The Genomics Division has already achieved one major culture shift: safety has become a deeply embedded value. Repeated training and awareness-raising have slashed the injury rate within just a few years. Now director Eddy Rubin hopes to achieve a similar shift with regard to the division’s diversity and inclusion culture.
To that end, the division held a half-day retreat recently for supervisors and managers on how to achieve a more diverse and inclusive workplace.
“The idea is to educate all the hiring managers in the Genomics Division about issues of unconscious biases and processes that we might put in place to mitigate them,” Rubin said. “We want to educate the group about how a diverse workforce will improve our scientific productivity and how we all have natural biases that may be preventing this from happening.”
About 50 supervisors from Genomics and the Joint Genome Institute (JGI) gathered earlier this month at the retreat for talks and discussions on implicit biases, what an inclusive workplace looks like, how to implement processes in recruiting and hiring to promote diversity, and diversity outreach opportunities. The featured speaker was Caroline Simard, research director of Stanford’s Clayman Institute for Gender Research.

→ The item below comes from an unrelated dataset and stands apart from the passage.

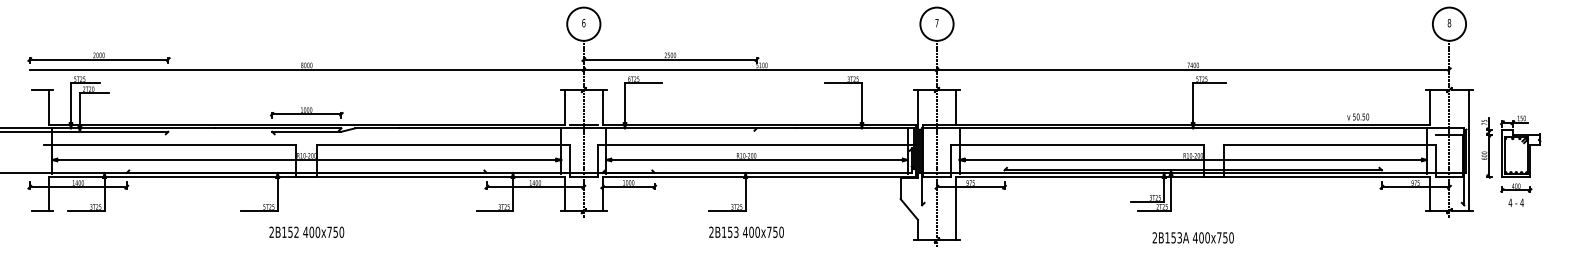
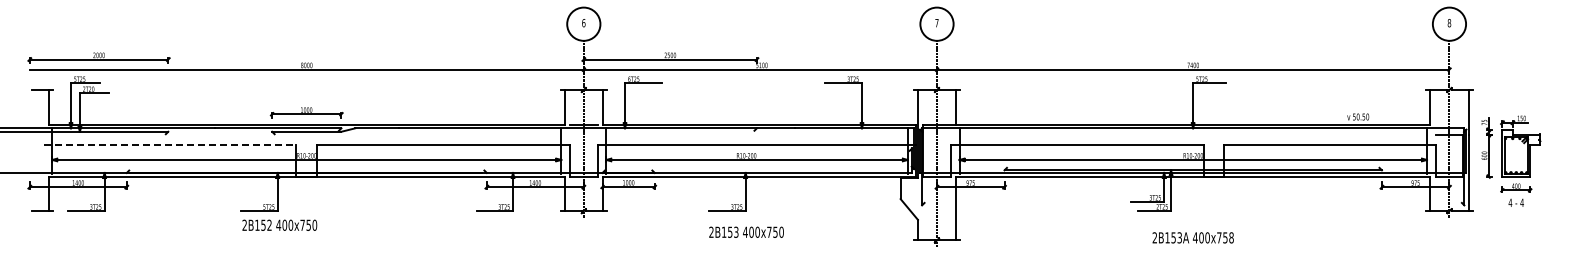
line at (170, 145): solid -> dashed
text at (306, 231) position: (306, 231) -> (279, 224)
text at (1231, 237): 400x750 -> 400x758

Simard is an expert in gender and organizational change and previously worked at Stanford’s School of Medicine, implementing innovative evidence-based programs for increasing work-life integration to increase faculty satisfaction and retention. She also spoke last fall at the Lab director’s retreat on diversity and inclusion, where her presentation on implicit bias generated much positive feedback.
“She gave a very impressive data-rich analysis of biases we all carry,” Rubin said. “I think the data were useful to get a group of scientists motivated to try to overcome them.”
Simard opened with an overview of why diversity is important. “The research shows diversity is critical to innovation, especially when a problem is difficult to solve,” she said. “So you should think of diversity as part of your innovation strategy.”
She also explained why the “paradox of meritocracy” makes it more difficult to address implicit bias in certain workplaces—especially scientific research institutions and the technology sector. “In scientific workplaces, science is founded on meritocratic principles, the idea that the best idea will be recognized, will be published,” she said. “The paradox of meritocracy is, when you frame a workplace as a meritocracy you’re less likely to have it.”
After citing numerous studies showing how implicit biases creep into the scientific workplace— in the interview process where men are rewarded for tooting their own horn but women suffer a “likeability penalty” for doing the same, in performance evaluations where women are more likely to be evaluated on their personality rather than their accomplishments, on the job itself where women and minorities bear a disproportionate share of the “corporate housework”—she offered a number of organizational solutions.
Other speakers included Bill Cannan, the HR recruiter, on strategies for improving retention and ensuring candidate pools and search committees are as diverse as possible; JGI Deputy Director Jim Bristow on how to create a more inclusive culture at JGI; researcher Susannah Tringe on other diversity opportunities, such as committee appointments and conference speakers; Massie Ballon, the JGI/Genomics representative to the Lab’s Diversity and Inclusion Council, on demographics and outreach mechanisms; and researcher Axel Visel on the newest JGI diversity initiative with UC Merced and the California Alliance for Minority Participation in STEM (CAMP) to tap into the diverse pool of graduate and undergraduate students at UC Merced for summer internships at the JGI.
Employees were also encouraged to share personal vignettes. Visel, who is in charge of user programs and strategic planning, described a situation where a female postdoc was giving a scientific presentation and he was trying to manage the questions—but didn’t realize that what he thought was supportive was viewed by others as demonstrating a lack of faith in the postdoc’s abilities. “I thought everything was going well,” he said. “Then I got a text message from another female team member in the room. It said, ‘Stop interrupting her.’”
He continued: “Only then I realized that by not taking into account differences in communication patterns I prevented her from contributing valuable points to our discussion. Such differences can be related to gender, as well as the cultural background of team members. This experience taught me that it’s worth making an effort to become aware of and embrace these differences. It creates a setting where all team members feel included and, at the same time, increases the quality of the work of the entire team because a more diverse set of perspectives is considered.”
Tringe recounted a conference she helped organize a few years ago where they tried to make sure the speakers were diverse in terms of topic and institution but neglected to look at gender. The result: only one non-JGI woman was invited to speak. Following that realization, JGI conference committees started to look at the gender mix of speakers, and the percentage of women speakers increased considerably. “It’s not that we were lacking female scientists, we just weren’t thinking about it,” Tringe said.
The retreat was a first step in Rubin’s quest for a wholesale culture change. “Similar to the culture we now have with regard to safety, our goal is to develop a diversity and inclusion culture that is not just in the workplace but carries over into other parts of people’s lives and impacts the way they view the world,” he said.